# Wow - David Lee Roth looks old...



## trancejeremy (Jun 5, 2006)

He's being interviewed on the news about his getting fired from CBS radio, and wow! He looks old. I mean, he's 52, not exactly young, but he could easily pass for 72.  Actually, he looks like that old guy who sells those juice machines.  Old but very animated.

(No real reason to post this, other than it being quite a shock and have to get it off my chest. He looks worse than many rock stars from the 60s and 70s)


----------



## devilbat (Jun 5, 2006)

His hair plugs do him absolutely no justice.


----------



## Templetroll (Jun 5, 2006)

You think he looks worse that Ozzie?  No, Roth looked fine for a 50 year old that lived a rough life, his brain seemed to still be fully operative.


----------



## jaerdaph (Jun 6, 2006)

Well, 1984 did come out like 22 years ago. 

Alright, now I feel old.


----------



## Dannyalcatraz (Jun 6, 2006)

Roth looks worse than Ozzy does now, but better than Ozzy looked about 15 years ago.

You remember...shirtless, pale, fat Ozzy who looked like something from a C'thuhu story?


----------



## kenobi65 (Jun 6, 2006)

It ain't the years, it's the mileage...and David Lee Roth has a few miles on that chassis.

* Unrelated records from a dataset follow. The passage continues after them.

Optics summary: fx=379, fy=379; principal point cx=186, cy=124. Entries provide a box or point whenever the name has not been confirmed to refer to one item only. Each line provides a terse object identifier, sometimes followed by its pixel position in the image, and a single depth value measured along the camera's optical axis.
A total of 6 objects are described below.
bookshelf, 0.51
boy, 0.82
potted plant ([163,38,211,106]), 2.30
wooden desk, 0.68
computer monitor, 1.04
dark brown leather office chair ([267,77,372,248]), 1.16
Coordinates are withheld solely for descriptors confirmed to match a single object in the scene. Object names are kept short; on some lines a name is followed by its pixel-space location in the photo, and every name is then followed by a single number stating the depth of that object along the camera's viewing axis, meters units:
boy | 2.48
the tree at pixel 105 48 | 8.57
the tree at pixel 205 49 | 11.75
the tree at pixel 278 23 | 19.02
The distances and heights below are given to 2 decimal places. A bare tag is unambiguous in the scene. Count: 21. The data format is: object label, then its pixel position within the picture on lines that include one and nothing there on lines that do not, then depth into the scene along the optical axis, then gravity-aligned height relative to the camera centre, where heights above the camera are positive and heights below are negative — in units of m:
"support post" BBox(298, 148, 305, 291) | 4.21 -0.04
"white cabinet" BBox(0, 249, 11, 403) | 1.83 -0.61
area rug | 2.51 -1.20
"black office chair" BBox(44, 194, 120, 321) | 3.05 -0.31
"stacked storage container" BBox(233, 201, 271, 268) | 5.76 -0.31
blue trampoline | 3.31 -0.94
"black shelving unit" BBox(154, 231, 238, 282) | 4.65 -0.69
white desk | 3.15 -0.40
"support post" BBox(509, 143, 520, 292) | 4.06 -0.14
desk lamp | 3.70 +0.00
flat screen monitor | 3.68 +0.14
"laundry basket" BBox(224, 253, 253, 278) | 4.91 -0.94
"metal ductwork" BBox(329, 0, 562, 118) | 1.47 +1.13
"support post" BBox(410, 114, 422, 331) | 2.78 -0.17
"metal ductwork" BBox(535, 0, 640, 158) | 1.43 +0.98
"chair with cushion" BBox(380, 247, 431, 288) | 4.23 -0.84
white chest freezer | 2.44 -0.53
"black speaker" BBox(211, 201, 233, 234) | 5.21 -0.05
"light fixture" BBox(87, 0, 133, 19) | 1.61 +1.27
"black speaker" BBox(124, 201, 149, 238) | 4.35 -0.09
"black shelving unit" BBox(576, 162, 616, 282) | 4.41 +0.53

I have to imagine that five months of constant abuse over his now-cancelled radio show did a little premature aging, too.


----------



## Bront (Jun 6, 2006)




----------



## Biohazard (Jun 6, 2006)

Bront said:
			
		

>









Aw, come on folks--he doesn't look *that* bad.    

OTOH, THIS one . . . 






 . . . is pretty hideous.  That hair.  Yech.  (DLR is the one on the LEFT, BTW.   )


----------



## Chainsaw Mage (Jun 6, 2006)

Biohazard said:
			
		

> . . . is pretty hideous.  That hair.  Yech.




Well, it could be worse . . .


----------



## Johnnie Freedom! (Jun 7, 2006)

Hmmm.  On the subject of "nasty hair, ugly combovers and bad toupees", how about Dean Koontz's "Rug From Beyond"?


----------



## trancejeremy (Jun 7, 2006)

Well, it's not so much the age, exactly, but he's gone from the coolest guy around when I was in high school, to someone who looks like he would be at home on the Lawrence Welk show playing the accordian or a game show host. 

A lot of other rock stars from that era have aged well.  Heck, Sammy Hagar looks pretty much like what he did 20 years ago (and is 5 years older)


----------



## Ghostwind (Jun 7, 2006)

What is even scarier is that Roth released "Jump" as a bluegrass/country song. He did it on Leno last night and I really thought the world had ended.


----------



## Dragonbait (Jun 7, 2006)

Dealing with the FCC and Clearchannel can do that to a person.

Try to compare DLR with Joe Pesci, do they look alike?


----------